From the "Helleniad" (1850) by George McHenry
George McHenry was President of the Philadelphia Board of Trade, Southern sympathizer, florid poet, and delegate
to the 1860 Democratic convention who went to England and arranged for shipments to go through the Union
blockade. His book The Position and Duty of Pennsylvania makes reference to "this atrocious war upon the south"
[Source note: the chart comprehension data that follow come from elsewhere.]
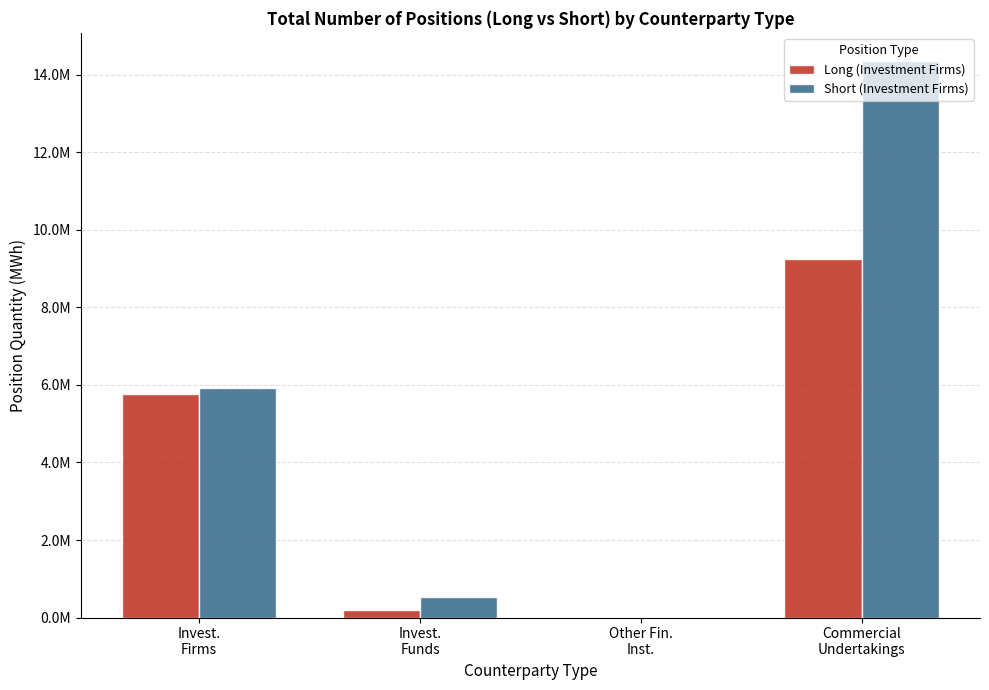

At which category is the sum across all series the highest?

Commercial
Undertakings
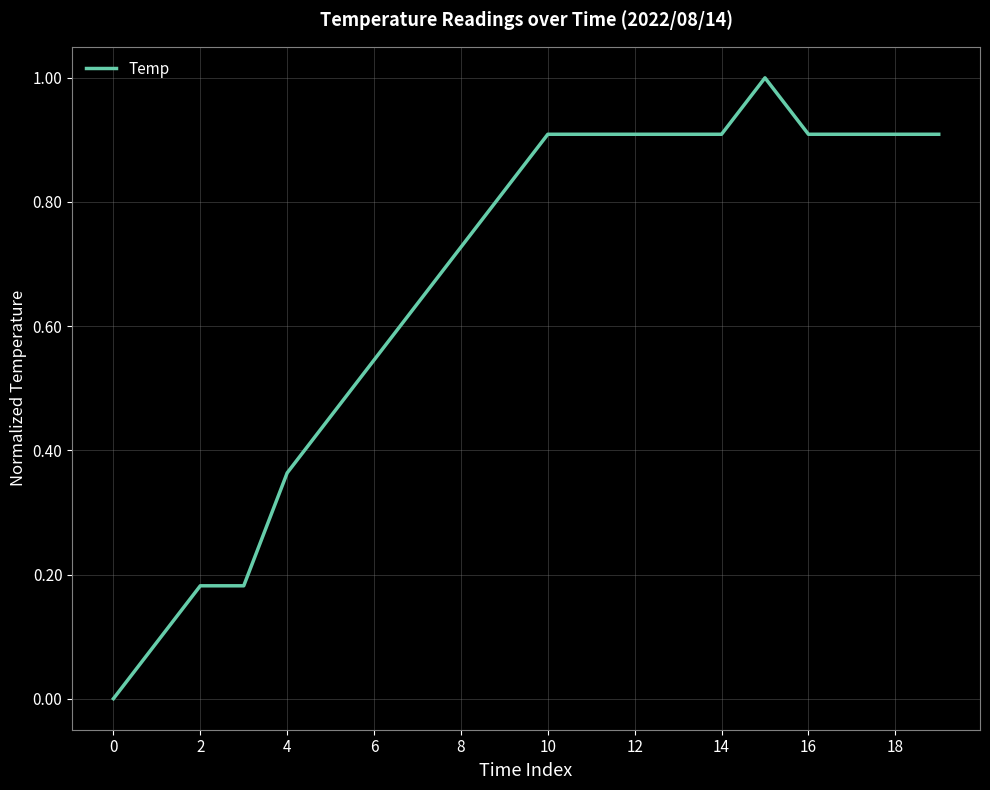

What is the difference between the maximum and minimum values?

1.0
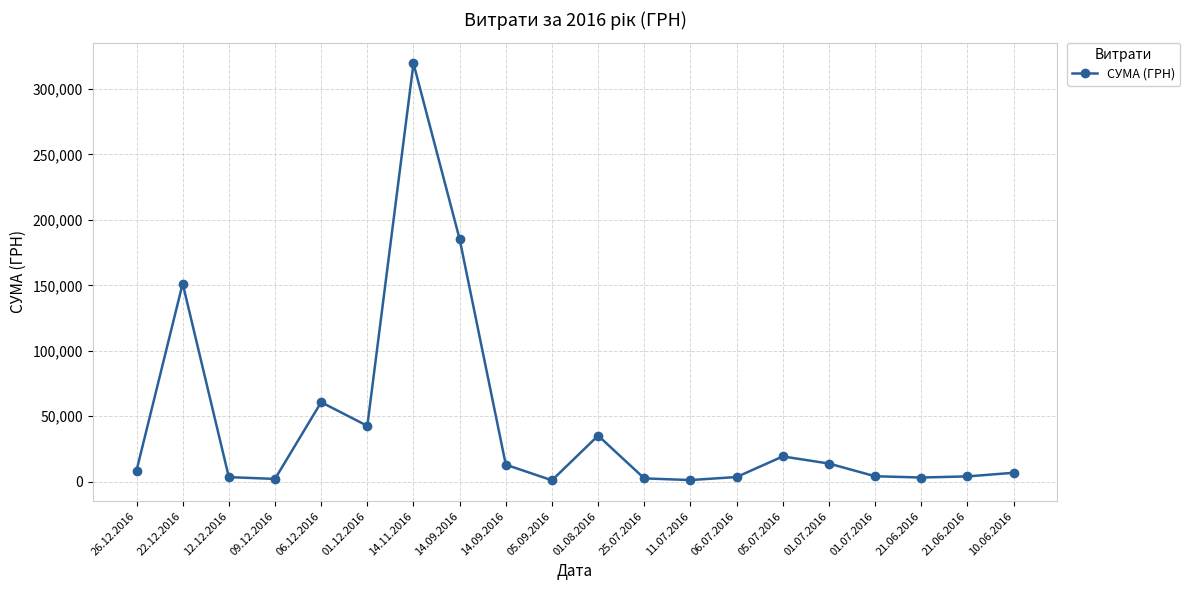

How many categories are shown in the chart?

20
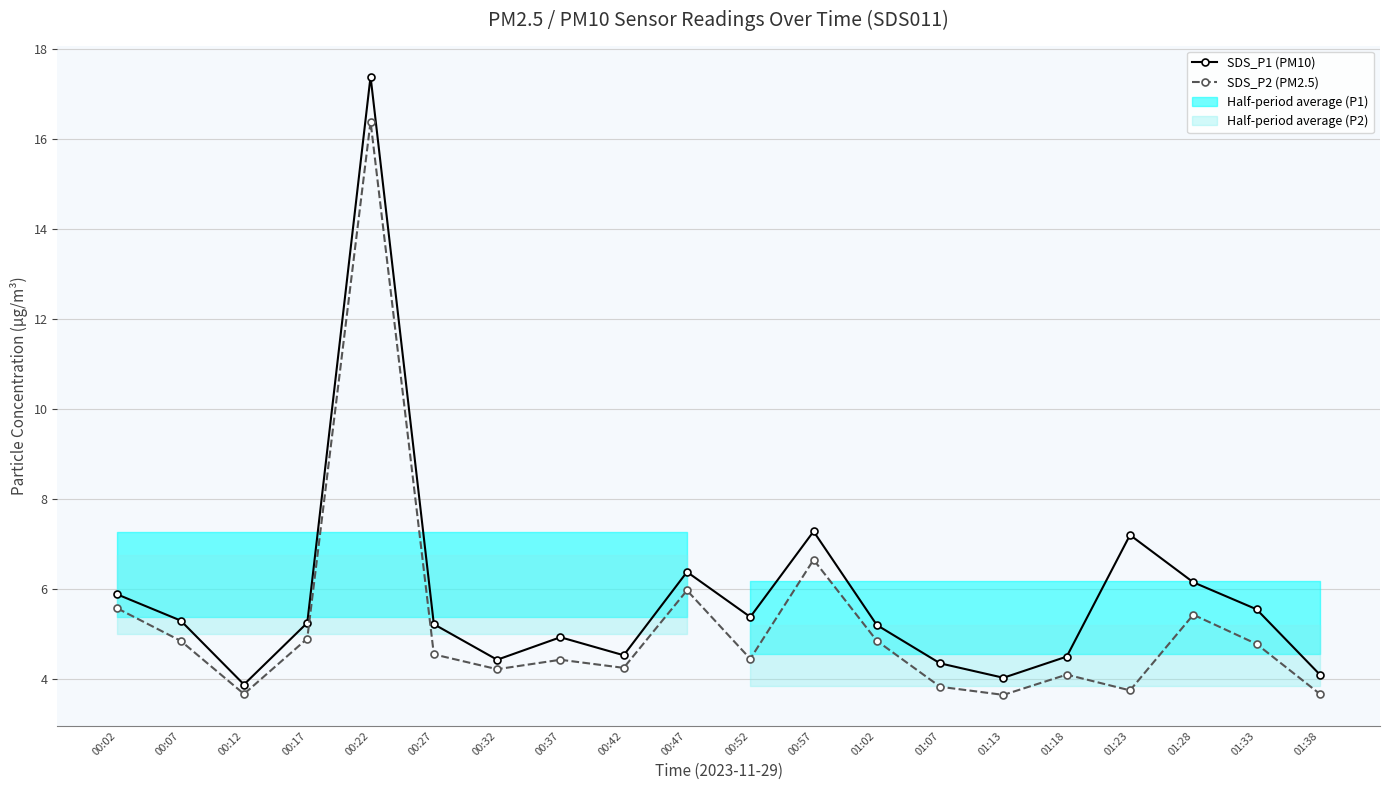

Reading left to right, extract all data points from this chart.

SDS_P1 (PM10): 00:02=5.9	00:07=5.3	00:12=3.9	00:17=5.2	00:22=17.4	00:27=5.2	00:32=4.4	00:37=4.9	00:42=4.5	00:47=6.4	00:52=5.4	00:57=7.3	01:02=5.2	01:07=4.3	01:13=4.0	01:18=4.5	01:23=7.2	01:28=6.2	01:33=5.5	01:38=4.1
SDS_P2 (PM2.5): 00:02=5.6	00:07=4.8	00:12=3.7	00:17=4.9	00:22=16.4	00:27=4.5	00:32=4.2	00:37=4.4	00:42=4.2	00:47=6.0	00:52=4.5	00:57=6.7	01:02=4.8	01:07=3.8	01:13=3.6	01:18=4.1	01:23=3.8	01:28=5.4	01:33=4.8	01:38=3.7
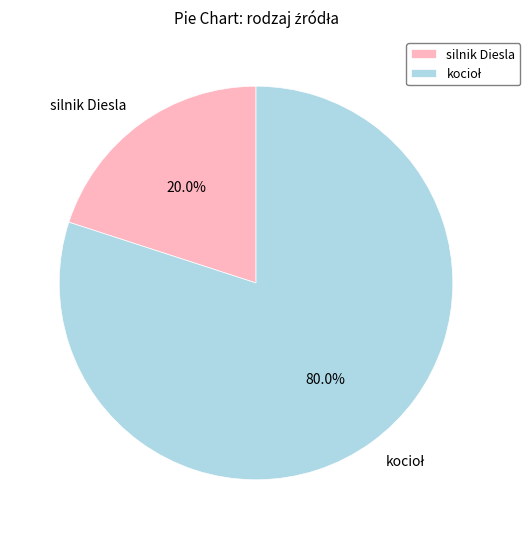

Which slice is the smallest?

silnik Diesla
and quotes Wirts Life of Patrick Henry "If this be treason, make the most of it". His positions were repudiated and
controversial even in his own time.
Before the Civil War, he owned the property in Darby he called Woodbourne.(Little Flower, aka Scott Estate), which
was taken in 1862. He also wrote epic poetry including "The Helleniad, an Epic Poem Founded on the Events
Connected with the Successive Invasion of Ancient Greece by the Persians"
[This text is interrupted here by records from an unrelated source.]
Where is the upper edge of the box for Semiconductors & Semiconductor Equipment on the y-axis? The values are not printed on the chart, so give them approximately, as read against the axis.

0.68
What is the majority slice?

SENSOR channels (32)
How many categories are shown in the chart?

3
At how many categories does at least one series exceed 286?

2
After the war, he evidently returned to Pennsylvania because he is buried at St. James Church Kingsessing in
Philadelphia . There is a volume of Poetry published by George Mac-Henry in 1871 called Time and Eternity
which may also be his work. He died in 1880
(1) peristrephic Turning around; rotatory; revolving.
ie: a peristrephic painting of a panorama)
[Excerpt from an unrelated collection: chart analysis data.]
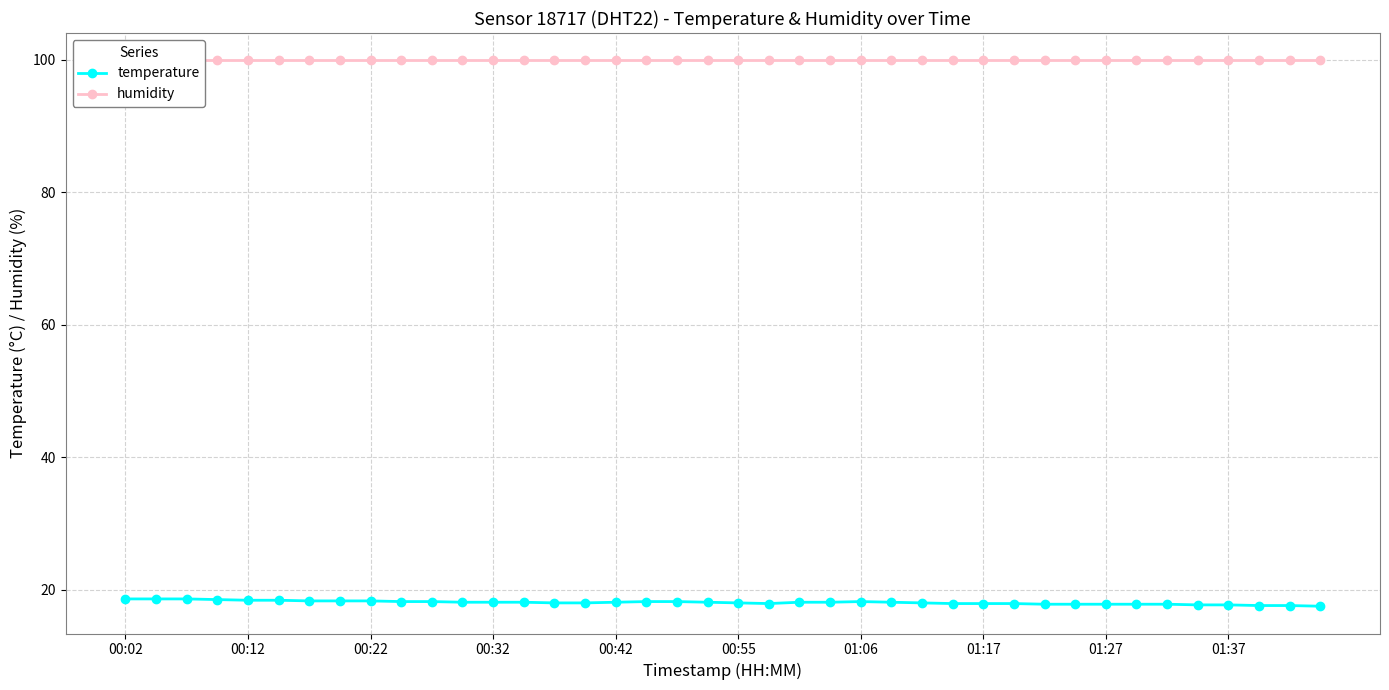

How many lines are shown in the chart?

2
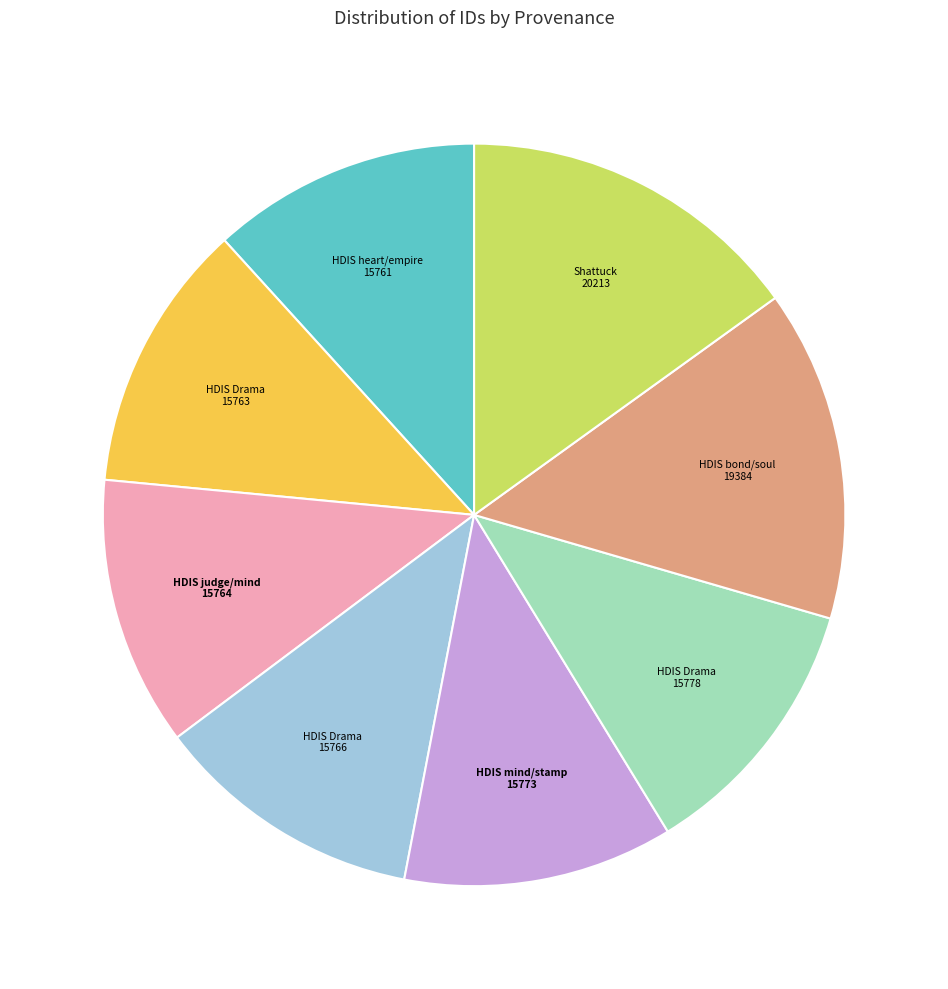

Is there any slice that represents more than half of the pie?

No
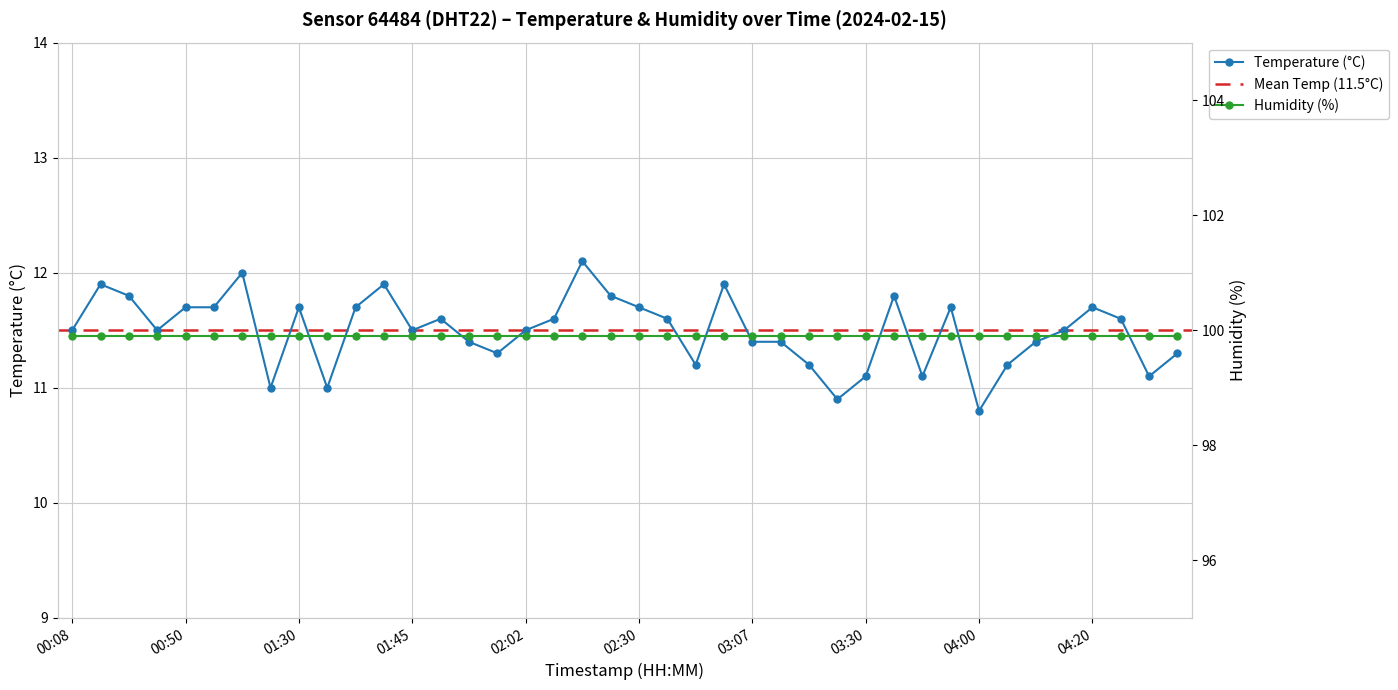

Which label corresponds to the largest value in the chart?

02:15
(2) Brugmansia A type of flower
When man was savage, if the thunder growled
He hid his face in dust, and thought the fire
An angry god, who for a victim howled,
And sacrificed his first-born on the pyre;
For ignorance of cruelty is sire.
Then slave of all the elements; but now
Become their master, they at his desire
Serve his best needs, and to his orders bow,
And Hermes' peristrephic (1) rod on him bestow.
XLIV.
For knowledge he has gained, and knowledge is
Not only power, but virtue, love, and joy;
And. perfect science is but perfect bliss,
Since God is wisdom. Till his mental eye
Be oped, man is a child of misery;
A pupil at great Nature's normal school,
The heart but acts just as 'the soul doth see ;
If unenlightened, he's a knave or fool !
But if the vision's clear, he's good and beautiful !
XLV.
A league of friendship binds the beasts : the Lord
Will break the murderous gun, and shaft, and bow
To plowshares beaten is the rusty sword,
Nor fears the timid brute his ravenous foe;
The grizzly bear shall feed beside the cow,
No more the wolf the gentle lambkin slay,
The leopard round the kid shall but and bow,
And a boy with a string of flowers in play
The calf and lion yoked together lead away.
VII.
The winds had bid "good night," and gone to sleep,
And all was hushed, except the drowsy hum
Of some swinkt thrifty bees, that in the deep
Brugmansia's bells (2) the floury pollen scum,
The last load of their honeyed harvest home;
And now they're silent. Past the Kedron's rill,
Where the gilt pinnacles of the Temple loom,
A glimpse of white-frocked boys the altars fill
With guirlandes, and the lamps light round Moriah's Hill.